Three-times Wimbledon champion Boris Becker says he took pills and alcohol to cope with the stress of the tennis world.
The former world number one reveals in an autobiography to be published later this month that he was addicted to sleeping pills for years and also had a drinking problem.
"Sleeping pills were my problem," he wrote in an extract of his book released on Tuesday by top-selling German daily Bild.
The German, now 35, said he started taking sleeping pills in 1987, during a low point in his career, and did not kick the habit until 1992.
Becker, whose heroics on the tennis court made him one of Germany's biggest post-war celebrities, retired after playing one last Wimbledon in 1999.
In his book, entitled Augenblick, verweile doch (Wait a second, stay a while), he says he was prescribed sleeping pills called Planum and soon became addicted but also took other drugs.
"Against the lack of sleep there was Planum, against the pain there were a few other pills," he writes. "Against loneliness, women and whisky helped."
Becker said he soon could not sleep without taking pills and suffered from depression for swallowing too many.
"For years I lived with it. Towards the end of it I woke up in the middle of the night because the effect only lasted three or four hours. I then had to take two pills -- a double dose."

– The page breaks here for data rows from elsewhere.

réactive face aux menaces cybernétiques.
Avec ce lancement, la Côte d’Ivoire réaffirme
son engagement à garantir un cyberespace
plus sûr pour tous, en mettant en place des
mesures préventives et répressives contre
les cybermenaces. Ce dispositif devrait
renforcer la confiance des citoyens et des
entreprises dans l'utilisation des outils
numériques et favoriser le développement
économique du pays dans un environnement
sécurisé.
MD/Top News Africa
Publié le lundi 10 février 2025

A crowded calendar, jetlag, the stress and his determination to succeed were the reasons he took the pills, he said.
Alcohol also became a problem and in the book, Becker recalls a terrible hangover.
"It was during a cool October night that I asked my wife to shoot me," he writes. "I was standing almost naked on the terrace of our Munich home and I could not stand this roller-coaster going on in my head. In the evening I had gone to the Oktoberfest [beer festival] and I had beer and schnapps."
The former world number one, who shot to fame with his first triumph at the All England Club as a teenager in 1985, has endured a string of misfortunes since leaving the professional tennis circuit.
The man once known as "Boom-Boom" for his trademark heavy artillery and never-say-die attitude on a tennis court had to go through an expensive divorce settlement, an admission he fathered a child with a Russian model and a legal battle with German tax authorities.